Nur wenige Frauen sind hier zu sehen. Sie haben ihre Freunde begleitet – widerwillig, wie man an ihren Gesichtern ablesen kann. Die Männer – Teenager zum Teil, andere schon im Rentenalter – spielen an Münzautomaten. Fast alle Geräte sind in Betrieb, manche Kunden spielen an zwei, drei oder vier Maschinen gleichzeitig. Cool sitzen sie vor „ihrem“ Kasten, scheinbar überlegt verfolgen sie die Digitalanzeigen: Anzahl der Spiele, Sonderspiele, Einsatz, Gewinn. Andere hämmern hektisch auf die verschiedenen Tasten: Start, Stopp und Risiko, immer wieder Risiko. „Das Gerät zahlt im Durchschnitt mindestens die gesetzlich vorgeschriebenen 60% der Einsätze aus“, so steht es auf jedem einzelnen Münzspielautomaten zu lesen. Ein schwacher Trost für die überwiegende Mehrzahl der Spieler, die auch heute keine „goldene Serie“ gehabt haben. „Raus jetzt, morgen ist auch noch ein Tag“ sagt der Aufseher und die bunten Kästen lassen ein letztes Mal „Game Over“ aufblinken.

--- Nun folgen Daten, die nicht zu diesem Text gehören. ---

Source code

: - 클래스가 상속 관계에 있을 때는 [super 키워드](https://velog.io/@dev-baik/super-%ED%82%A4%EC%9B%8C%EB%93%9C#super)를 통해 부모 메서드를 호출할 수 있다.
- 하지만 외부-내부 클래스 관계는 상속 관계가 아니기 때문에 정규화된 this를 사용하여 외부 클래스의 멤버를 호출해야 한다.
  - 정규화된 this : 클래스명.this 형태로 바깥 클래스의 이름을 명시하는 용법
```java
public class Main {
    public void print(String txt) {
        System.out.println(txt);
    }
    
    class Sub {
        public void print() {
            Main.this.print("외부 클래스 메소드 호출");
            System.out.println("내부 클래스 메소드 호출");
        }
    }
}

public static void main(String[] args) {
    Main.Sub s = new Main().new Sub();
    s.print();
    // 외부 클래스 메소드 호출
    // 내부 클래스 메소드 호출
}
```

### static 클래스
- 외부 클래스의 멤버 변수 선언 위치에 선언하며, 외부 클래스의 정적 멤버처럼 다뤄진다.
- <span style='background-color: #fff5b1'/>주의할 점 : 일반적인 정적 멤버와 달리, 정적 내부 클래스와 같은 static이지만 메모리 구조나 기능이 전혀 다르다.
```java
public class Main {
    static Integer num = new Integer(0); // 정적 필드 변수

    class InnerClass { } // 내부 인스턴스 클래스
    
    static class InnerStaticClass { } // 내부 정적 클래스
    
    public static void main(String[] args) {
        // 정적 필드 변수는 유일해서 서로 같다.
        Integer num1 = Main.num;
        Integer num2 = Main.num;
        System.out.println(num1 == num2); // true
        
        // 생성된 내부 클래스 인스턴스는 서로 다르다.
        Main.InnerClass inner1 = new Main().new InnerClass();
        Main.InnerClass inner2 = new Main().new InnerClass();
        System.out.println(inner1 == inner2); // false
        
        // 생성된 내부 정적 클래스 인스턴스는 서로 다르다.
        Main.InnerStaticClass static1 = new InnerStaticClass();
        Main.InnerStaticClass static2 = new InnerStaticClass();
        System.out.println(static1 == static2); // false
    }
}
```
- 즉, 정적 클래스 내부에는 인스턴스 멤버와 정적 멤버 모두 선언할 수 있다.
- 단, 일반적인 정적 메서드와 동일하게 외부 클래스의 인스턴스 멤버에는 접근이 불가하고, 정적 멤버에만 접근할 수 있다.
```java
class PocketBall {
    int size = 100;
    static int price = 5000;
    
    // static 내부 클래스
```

„Game Over“, das ist auch der Name eines Hilfsvereins für spielsüchtige Menschen in Mannheim. Zur Zeit hat die Gruppe ca. 25 Mitglieder, bis auf eine Ausnahme alle männlichen Geschlechts. Ein Münzspielautomat im Büro des Vereins macht stutzig, doch dies sei nur ein „Denkmal“ ohne Innenleben erklärt Dirk Naubereit, der hier mit einem weiteren Kollegen arbeitet. Dirk ist „nebenher“ Student, für seine Arbeit in der Selbsthilfegruppe bekommt er eine Aufwandsentschädigung von monatlich 300 Mark, Teil eines Zuschusses von 5000 Mark, die der Drogenverein Mannheim ebenso bereitstellt wie die Räumlichkeiten. Bereitwillig erzählt er von seiner Arbeit: In den letzten vier Wochen alleine habe er neun Erstgespräche mit süchtigen Spielern gehabt. „Wir bemerken, dass die Spieler immer jünger werden, ca. 50% sind schon einmal straffällig geworden.“ Diese Beschaffungskriminalität sei durchaus mit der von Drogenabhängigen zu vergleichen.

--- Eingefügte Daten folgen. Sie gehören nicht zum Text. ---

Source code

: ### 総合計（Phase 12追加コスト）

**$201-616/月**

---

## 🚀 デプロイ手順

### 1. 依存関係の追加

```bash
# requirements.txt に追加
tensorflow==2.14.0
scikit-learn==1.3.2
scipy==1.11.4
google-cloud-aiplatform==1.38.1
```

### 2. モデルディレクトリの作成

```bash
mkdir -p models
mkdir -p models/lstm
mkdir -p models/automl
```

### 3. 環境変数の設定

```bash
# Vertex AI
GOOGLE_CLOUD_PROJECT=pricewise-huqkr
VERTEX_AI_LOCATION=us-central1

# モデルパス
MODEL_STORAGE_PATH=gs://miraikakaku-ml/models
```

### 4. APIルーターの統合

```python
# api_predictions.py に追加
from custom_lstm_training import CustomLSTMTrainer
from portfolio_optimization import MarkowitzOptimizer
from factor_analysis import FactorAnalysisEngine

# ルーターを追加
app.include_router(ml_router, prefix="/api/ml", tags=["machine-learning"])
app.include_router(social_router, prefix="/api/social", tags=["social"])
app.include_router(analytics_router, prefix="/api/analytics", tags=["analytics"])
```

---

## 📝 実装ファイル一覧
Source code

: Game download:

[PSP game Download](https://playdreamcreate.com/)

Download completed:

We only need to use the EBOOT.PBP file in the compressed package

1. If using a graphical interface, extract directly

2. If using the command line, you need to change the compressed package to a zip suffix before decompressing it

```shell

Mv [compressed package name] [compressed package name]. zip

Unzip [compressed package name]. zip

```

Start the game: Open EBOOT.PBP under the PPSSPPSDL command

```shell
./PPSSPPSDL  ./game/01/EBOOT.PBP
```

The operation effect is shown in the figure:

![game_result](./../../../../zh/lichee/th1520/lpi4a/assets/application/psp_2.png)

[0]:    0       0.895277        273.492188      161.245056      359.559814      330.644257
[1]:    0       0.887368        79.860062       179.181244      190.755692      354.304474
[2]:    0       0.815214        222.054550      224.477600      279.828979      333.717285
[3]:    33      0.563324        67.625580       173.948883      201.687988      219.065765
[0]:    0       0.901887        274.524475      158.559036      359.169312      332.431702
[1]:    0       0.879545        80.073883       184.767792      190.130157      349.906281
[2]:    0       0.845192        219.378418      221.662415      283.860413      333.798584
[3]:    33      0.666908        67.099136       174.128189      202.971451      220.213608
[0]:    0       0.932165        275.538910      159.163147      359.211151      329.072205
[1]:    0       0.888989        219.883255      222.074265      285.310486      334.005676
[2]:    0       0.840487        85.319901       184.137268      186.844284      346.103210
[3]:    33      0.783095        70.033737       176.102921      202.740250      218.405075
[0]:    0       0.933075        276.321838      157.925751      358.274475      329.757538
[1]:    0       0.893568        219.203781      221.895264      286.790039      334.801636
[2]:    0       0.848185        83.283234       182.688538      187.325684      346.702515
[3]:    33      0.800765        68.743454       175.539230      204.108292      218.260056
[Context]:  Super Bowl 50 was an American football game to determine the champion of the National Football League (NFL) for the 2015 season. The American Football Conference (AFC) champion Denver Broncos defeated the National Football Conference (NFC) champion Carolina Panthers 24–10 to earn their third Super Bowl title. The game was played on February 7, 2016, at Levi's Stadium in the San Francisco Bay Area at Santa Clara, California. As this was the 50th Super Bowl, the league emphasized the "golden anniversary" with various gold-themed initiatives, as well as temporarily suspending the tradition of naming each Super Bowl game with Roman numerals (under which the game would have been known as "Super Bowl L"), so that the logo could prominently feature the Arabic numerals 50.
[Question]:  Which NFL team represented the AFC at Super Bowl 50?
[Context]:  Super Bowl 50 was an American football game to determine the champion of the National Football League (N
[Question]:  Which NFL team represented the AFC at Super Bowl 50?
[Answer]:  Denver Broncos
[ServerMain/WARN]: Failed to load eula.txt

Die durchschnittlichen Spielschulden der Gruppenmitglieder liegen nach seinen Angaben zwischen 50000 und 70000 Mark, in einem Einzelfall wurde sogar ein Schuldenberg von 58000 Mark in nur neun Monaten aufgetürmt. Eine Motivationsgruppe soll den Willen stärken, dem Teufelskreis von Spielsucht, finanziellen und persönlichen Schwierigkeiten zu entrinnen. „Sich einzugestehen, dass man süchtig ist, abhängig ist, das ist der erste Schritt.“

Die Informationsgemeinschaft Münz-Spiel ist da ganz anderer Meinung: Von Sucht könne keine Rede sein bei der „vergleichsweise geringen Zahl von Menschen“ die mehr Geld ausgeben als sie sich leisten können. Diese Zahl wird von den Automatenbetreibern mit 20000 angegeben, andere Schätzungen gehen von mindestens 10-mal so vielen Fällen aus. Bei einem Gesamtumsatz von 1987 über 4 Milliarden Mark mit steigender Tendenz wehrt sich denn auch die Branche gegen „übereifrige Verbotsfanatiker“ und zaghaft erhobene Vorschläge zur Erhöhung der Vergnügungssteuer.

Bei „Game Over“ stößt man auf wenig Verständnis für diese Nöte. Einer Vergnügungssteuer von derzeit 60 Mark pro Gerät und Monat stehen die sechs-, bis achttausend Mark gegenüber, die im gleichen Zeitraum an einem günstigen Standort erzielt werden können.

Dirk erzählt, wie das früher war bei ihm: „Alle Freunde und Bekannte sind damals, als das Jugendzentrum geschlossen wurde, in die Spielhalle abgewandert.“ Wie so viele andere auch hatte er am Anfang gewonnen. Er wollte mehr, verbrachte bald acht bis vierzehn Stunden täglich vor den Spielautomaten. Irgendwann hat er doch noch die Kurve gekriegt. Dirk ist jetzt seit mehreren Jahren spielfrei. Seine Arbeit bei „Game Over“ hilft ihm, dass es auch so bleibt.

Andere sind nicht so glücklich: Ich bin wieder im Odeon Spielcenter. Multi-Multi, Formel 1, Roulette, Big Jack und die anderen Maschinen sind schon wieder bei der Arbeit. Unermüdlich schlucken sie die Groschen der Kundschaft. Es ist elf Uhr morgens, aber viele Gesichter kenne ich schon aus der Nacht zuvor. Den junge Mann, der das Sichtfenster zuhält, bevor er mit schnellen Bewegungen die Risiko-Taste drückt, zum Beispiel. Er träumt vom großen Geld – aber das machen die anderen.

Reportage als Teil einer (erfolglosen) Bewerbung bei der Henri-Nannen-Journalistenschule im Frühjahr 1989.